§ **Job item**
Everything in the data below should be restated word for word.

§ **Records provided**
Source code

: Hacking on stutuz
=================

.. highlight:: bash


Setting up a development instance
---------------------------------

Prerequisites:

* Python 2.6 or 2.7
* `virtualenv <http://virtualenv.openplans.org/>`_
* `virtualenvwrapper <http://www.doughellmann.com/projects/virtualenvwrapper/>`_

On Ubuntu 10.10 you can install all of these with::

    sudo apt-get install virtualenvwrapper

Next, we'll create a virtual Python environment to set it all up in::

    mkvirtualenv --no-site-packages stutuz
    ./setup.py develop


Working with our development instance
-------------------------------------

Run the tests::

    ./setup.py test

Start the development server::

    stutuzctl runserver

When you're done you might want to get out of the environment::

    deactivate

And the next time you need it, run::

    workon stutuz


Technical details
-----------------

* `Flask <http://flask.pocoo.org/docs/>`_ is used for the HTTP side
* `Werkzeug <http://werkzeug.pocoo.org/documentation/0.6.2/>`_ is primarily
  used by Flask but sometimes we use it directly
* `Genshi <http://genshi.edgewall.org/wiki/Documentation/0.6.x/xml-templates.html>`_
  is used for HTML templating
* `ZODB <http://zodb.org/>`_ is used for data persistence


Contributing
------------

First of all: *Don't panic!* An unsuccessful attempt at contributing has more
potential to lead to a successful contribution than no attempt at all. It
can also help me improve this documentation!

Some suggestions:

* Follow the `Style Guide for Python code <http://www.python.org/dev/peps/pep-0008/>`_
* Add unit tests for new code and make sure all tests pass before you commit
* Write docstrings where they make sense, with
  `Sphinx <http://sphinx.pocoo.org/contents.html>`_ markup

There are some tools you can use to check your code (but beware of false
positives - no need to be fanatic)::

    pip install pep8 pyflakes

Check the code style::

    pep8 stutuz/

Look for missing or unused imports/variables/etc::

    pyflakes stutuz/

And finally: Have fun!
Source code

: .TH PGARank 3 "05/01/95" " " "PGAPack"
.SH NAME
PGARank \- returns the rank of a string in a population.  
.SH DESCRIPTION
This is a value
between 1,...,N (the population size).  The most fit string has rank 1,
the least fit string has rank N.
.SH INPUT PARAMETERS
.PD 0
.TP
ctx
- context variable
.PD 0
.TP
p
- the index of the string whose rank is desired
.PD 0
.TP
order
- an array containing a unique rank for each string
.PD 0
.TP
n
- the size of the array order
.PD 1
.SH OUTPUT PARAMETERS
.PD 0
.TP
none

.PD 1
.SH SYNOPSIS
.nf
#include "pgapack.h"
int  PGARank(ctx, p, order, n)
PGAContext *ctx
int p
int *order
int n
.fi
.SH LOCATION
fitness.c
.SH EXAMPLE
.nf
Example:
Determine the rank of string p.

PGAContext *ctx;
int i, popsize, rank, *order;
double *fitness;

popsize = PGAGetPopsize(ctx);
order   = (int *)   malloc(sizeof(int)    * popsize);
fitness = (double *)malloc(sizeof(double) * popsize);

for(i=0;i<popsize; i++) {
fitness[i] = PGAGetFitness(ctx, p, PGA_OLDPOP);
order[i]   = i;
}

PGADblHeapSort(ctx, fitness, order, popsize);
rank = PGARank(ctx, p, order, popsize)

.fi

§ **Exercise result**
Source code

: Hacking on stutuz
=================

.. highlight:: bash


Setting up a development instance
---------------------------------

Prerequisites:

* Python 2.6 or 2.7
* `virtualenv <http://virtualenv.openplans.org/>`_
* `virtualenvwrapper <http://www.doughellmann.com/projects/virtualenvwrapper/>`_

On Ubuntu 10.10 you can install all of these with::

    sudo apt-get install virtualenvwrapper

Next, we'll create a virtual Python environment to set it all up in::

    mkvirtualenv --no-site-packages stutuz
    ./setup.py develop


Working with our development instance
-------------------------------------

Run the tests::

    ./setup.py test

Start the development server::

    stutuzctl runserver

When you're done you might want to get out of the environment::

    deactivate

And the next time you need it, run::

    workon stutuz


Technical details
-----------------

* `Flask <http://flask.pocoo.org/docs/>`_ is used for the HTTP side
* `Werkzeug <http://werkzeug.pocoo.org/documentation/0.6.2/>`_ is primarily
  used by Flask but sometimes we use it directly
* `Genshi <http://genshi.edgewall.org/wiki/Documentation/0.6.x/xml-templates.html>`_
  is used for HTML templating
* `ZODB <http://zodb.org/>`_ is used for data persistence


Contributing
------------

First of all: *Don't panic!* An unsuccessful attempt at contributing has more
potential to lead to a successful contribution than no attempt at all. It
can also help me improve this documentation!

Some suggestions:

* Follow the `Style Guide for Python code <http://www.python.org/dev/peps/pep-0008/>`_
* Add unit tests for new code and make sure all tests pass before you commit
* Write docstrings where they make sense, with
  `Sphinx <http://sphinx.pocoo.org/contents.html>`_ markup

There are some tools you can use to check your code (but beware of false
positives - no need to be fanatic)::

    pip install pep8 pyflakes

Check the code style::

    pep8 stutuz/

Look for missing or unused imports/variables/etc::

    pyflakes stutuz/

And finally: Have fun!
Source code

: .TH PGARank 3 "05/01/95" " " "PGAPack"
.SH NAME
PGARank \- returns the rank of a string in a population.  
.SH DESCRIPTION
This is a value
between 1,...,N (the population size).  The most fit string has rank 1,
the least fit string has rank N.
.SH INPUT PARAMETERS
.PD 0
.TP
ctx
- context variable
.PD 0
.TP
p
- the index of the string whose rank is desired
.PD 0
.TP
order
- an array containing a unique rank for each string
.PD 0
.TP
n
- the size of the array order
.PD 1
.SH OUTPUT PARAMETERS
.PD 0
.TP
none

.PD 1
.SH SYNOPSIS
.nf
#include "pgapack.h"
int  PGARank(ctx, p, order, n)
PGAContext *ctx
int p
int *order
int n
.fi
.SH LOCATION
fitness.c
.SH EXAMPLE
.nf
Example:
Determine the rank of string p.

PGAContext *ctx;
int i, popsize, rank, *order;
double *fitness;

popsize = PGAGetPopsize(ctx);
order   = (int *)   malloc(sizeof(int)    * popsize);
fitness = (double *)malloc(sizeof(double) * popsize);

for(i=0;i<popsize; i++) {
fitness[i] = PGAGetFitness(ctx, p, PGA_OLDPOP);
order[i]   = i;
}

PGADblHeapSort(ctx, fitness, order, popsize);
rank = PGARank(ctx, p, order, popsize)

.fi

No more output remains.